> Exercise goal: Please output the data exactly, minus pictures.
-=-=-=-=-
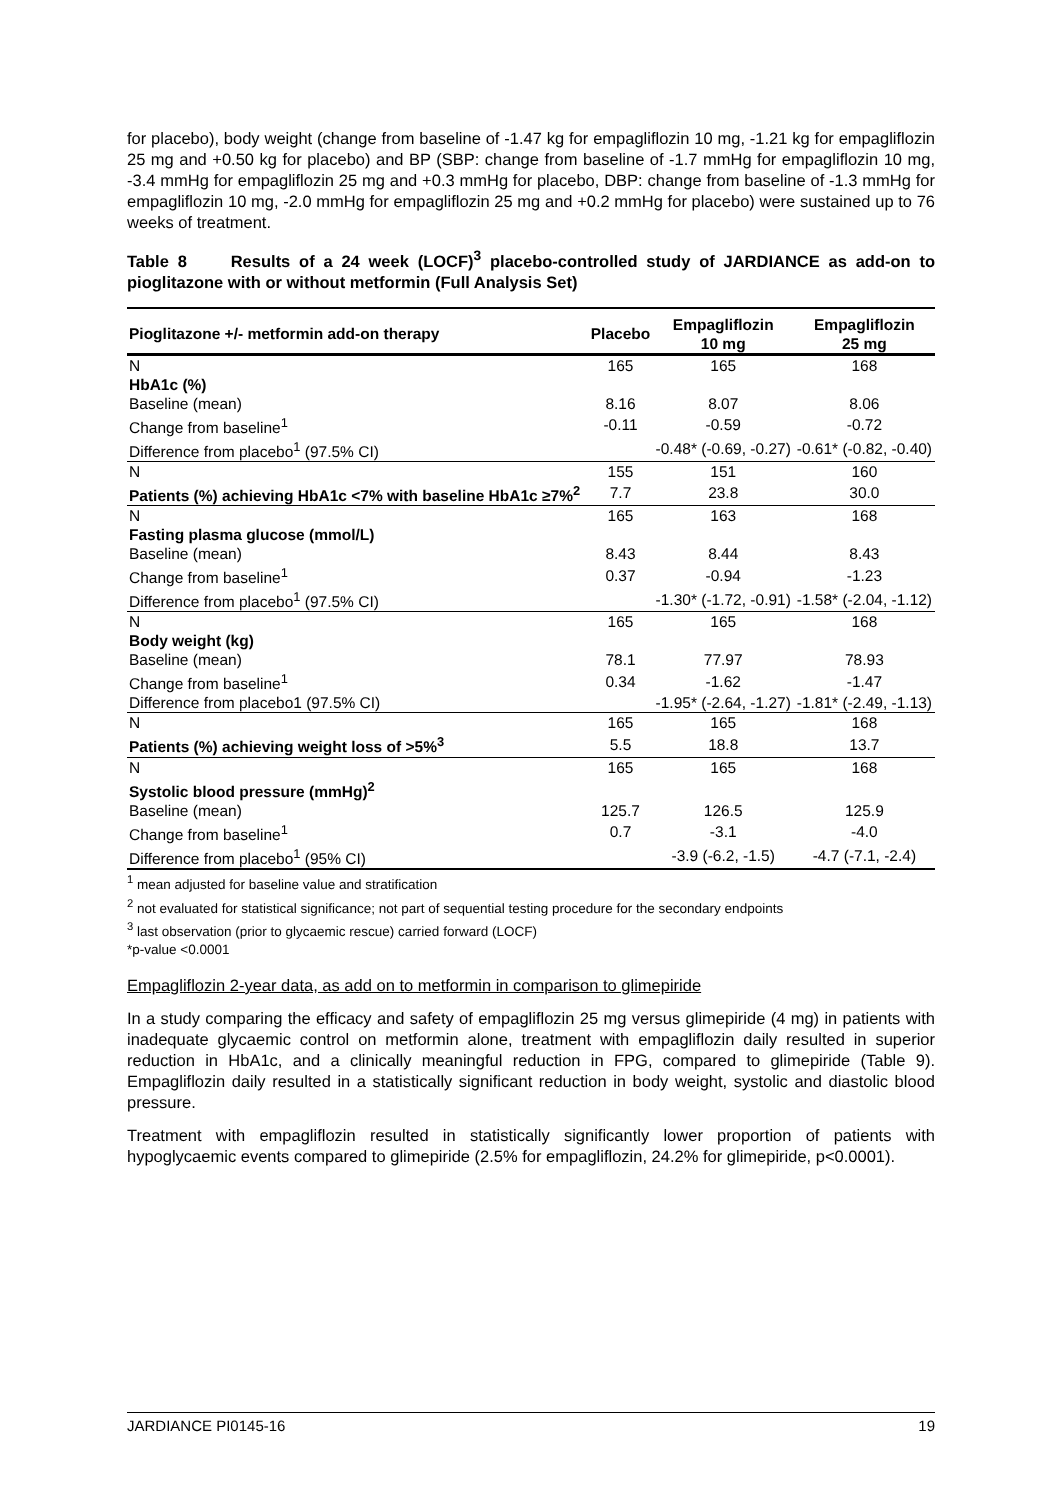for placebo), body weight (change from baseline of -1.47 kg for empagliflozin 10 mg, -1.21 kg for empagliflozin 25 mg and +0.50 kg for placebo) and BP (SBP: change from baseline of -1.7 mmHg for empagliflozin 10 mg, -3.4 mmHg for empagliflozin 25 mg and +0.3 mmHg for placebo, DBP: change from baseline of -1.3 mmHg for empagliflozin 10 mg, -2.0 mmHg for empagliflozin 25 mg and +0.2 mmHg for placebo) were sustained up to 76 weeks of treatment.
Table 8 Results of a 24 week (LOCF)<sup>3</sup> placebo-controlled study of JARDIANCE as add-on to pioglitazone with or without metformin (Full Analysis Set)
| Pioglitazone +/- metformin add-on therapy | Placebo | Empagliflozin 10 mg | Empagliflozin 25 mg |
| --- | --- | --- | --- |
| N | 165 | 165 | 168 |
| HbA1c (%) | | | |
| Baseline (mean) | 8.16 | 8.07 | 8.06 |
| Change from baseline<sup>1</sup> | -0.11 | -0.59 | -0.72 |
| Difference from placebo<sup>1</sup> (97.5% CI) | | -0.48* (-0.69, -0.27) | -0.61* (-0.82, -0.40) |
| N | 155 | 151 | 160 |
| Patients (%) achieving HbA1c <7% with baseline HbA1c ≥7%<sup>2</sup> | 7.7 | 23.8 | 30.0 |
| N | 165 | 163 | 168 |
| Fasting plasma glucose (mmol/L) | | | |
| Baseline (mean) | 8.43 | 8.44 | 8.43 |
| Change from baseline<sup>1</sup> | 0.37 | -0.94 | -1.23 |
| Difference from placebo<sup>1</sup> (97.5% CI) | | -1.30* (-1.72, -0.91) | -1.58* (-2.04, -1.12) |
| N | 165 | 165 | 168 |
| Body weight (kg) | | | |
| Baseline (mean) | 78.1 | 77.97 | 78.93 |
| Change from baseline<sup>1</sup> | 0.34 | -1.62 | -1.47 |
| Difference from placebo1 (97.5% CI) | | -1.95* (-2.64, -1.27) | -1.81* (-2.49, -1.13) |
| N | 165 | 165 | 168 |
| Patients (%) achieving weight loss of >5%<sup>3</sup> | 5.5 | 18.8 | 13.7 |
| N | 165 | 165 | 168 |
| Systolic blood pressure (mmHg)<sup>2</sup> | | | |
| Baseline (mean) | 125.7 | 126.5 | 125.9 |
| Change from baseline<sup>1</sup> | 0.7 | -3.1 | -4.0 |
| Difference from placebo<sup>1</sup> (95% CI) | | -3.9 (-6.2, -1.5) | -4.7 (-7.1, -2.4) |
<sup>1</sup> mean adjusted for baseline value and stratification
<sup>2</sup> not evaluated for statistical significance; not part of sequential testing procedure for the secondary endpoints
<sup>3</sup> last observation (prior to glycaemic rescue) carried forward (LOCF)
*p-value <0.0001
Empagliflozin 2-year data, as add on to metformin in comparison to glimepiride
In a study comparing the efficacy and safety of empagliflozin 25 mg versus glimepiride (4 mg) in patients with inadequate glycaemic control on metformin alone, treatment with empagliflozin daily resulted in superior reduction in HbA1c, and a clinically meaningful reduction in FPG, compared to glimepiride (Table 9). Empagliflozin daily resulted in a statistically significant reduction in body weight, systolic and diastolic blood pressure.
Treatment with empagliflozin resulted in statistically significantly lower proportion of patients with hypoglycaemic events compared to glimepiride (2.5% for empagliflozin, 24.2% for glimepiride, p<0.0001).
JARDIANCE PI0145-16 19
-=-=-=-=-
> Expected answer:
for placebo), body weight (change from baseline of -1.47 kg for empagliflozin 10 mg, -1.21 kg for empagliflozin 25 mg and +0.50 kg for placebo) and BP (SBP: change from baseline of -1.7 mmHg for empagliflozin 10 mg, -3.4 mmHg for empagliflozin 25 mg and +0.3 mmHg for placebo, DBP: change from baseline of -1.3 mmHg for empagliflozin 10 mg, -2.0 mmHg for empagliflozin 25 mg and +0.2 mmHg for placebo) were sustained up to 76 weeks of treatment.
Table 8 Results of a 24 week (LOCF)<sup>3</sup> placebo-controlled study of JARDIANCE as add-on to pioglitazone with or without metformin (Full Analysis Set)
| Pioglitazone +/- metformin add-on therapy | Placebo | Empagliflozin 10 mg | Empagliflozin 25 mg |
| --- | --- | --- | --- |
| N | 165 | 165 | 168 |
| HbA1c (%) | | | |
| Baseline (mean) | 8.16 | 8.07 | 8.06 |
| Change from baseline<sup>1</sup> | -0.11 | -0.59 | -0.72 |
| Difference from placebo<sup>1</sup> (97.5% CI) | | -0.48* (-0.69, -0.27) | -0.61* (-0.82, -0.40) |
| N | 155 | 151 | 160 |
| Patients (%) achieving HbA1c <7% with baseline HbA1c ≥7%<sup>2</sup> | 7.7 | 23.8 | 30.0 |
| N | 165 | 163 | 168 |
| Fasting plasma glucose (mmol/L) | | | |
| Baseline (mean) | 8.43 | 8.44 | 8.43 |
| Change from baseline<sup>1</sup> | 0.37 | -0.94 | -1.23 |
| Difference from placebo<sup>1</sup> (97.5% CI) | | -1.30* (-1.72, -0.91) | -1.58* (-2.04, -1.12) |
| N | 165 | 165 | 168 |
| Body weight (kg) | | | |
| Baseline (mean) | 78.1 | 77.97 | 78.93 |
| Change from baseline<sup>1</sup> | 0.34 | -1.62 | -1.47 |
| Difference from placebo1 (97.5% CI) | | -1.95* (-2.64, -1.27) | -1.81* (-2.49, -1.13) |
| N | 165 | 165 | 168 |
| Patients (%) achieving weight loss of >5%<sup>3</sup> | 5.5 | 18.8 | 13.7 |
| N | 165 | 165 | 168 |
| Systolic blood pressure (mmHg)<sup>2</sup> | | | |
| Baseline (mean) | 125.7 | 126.5 | 125.9 |
| Change from baseline<sup>1</sup> | 0.7 | -3.1 | -4.0 |
| Difference from placebo<sup>1</sup> (95% CI) | | -3.9 (-6.2, -1.5) | -4.7 (-7.1, -2.4) |
<sup>1</sup> mean adjusted for baseline value and stratification
<sup>2</sup> not evaluated for statistical significance; not part of sequential testing procedure for the secondary endpoints
<sup>3</sup> last observation (prior to glycaemic rescue) carried forward (LOCF)
*p-value <0.0001
Empagliflozin 2-year data, as add on to metformin in comparison to glimepiride
In a study comparing the efficacy and safety of empagliflozin 25 mg versus glimepiride (4 mg) in patients with inadequate glycaemic control on metformin alone, treatment with empagliflozin daily resulted in superior reduction in HbA1c, and a clinically meaningful reduction in FPG, compared to glimepiride (Table 9). Empagliflozin daily resulted in a statistically significant reduction in body weight, systolic and diastolic blood pressure.
Treatment with empagliflozin resulted in statistically significantly lower proportion of patients with hypoglycaemic events compared to glimepiride (2.5% for empagliflozin, 24.2% for glimepiride, p<0.0001).
JARDIANCE PI0145-16 19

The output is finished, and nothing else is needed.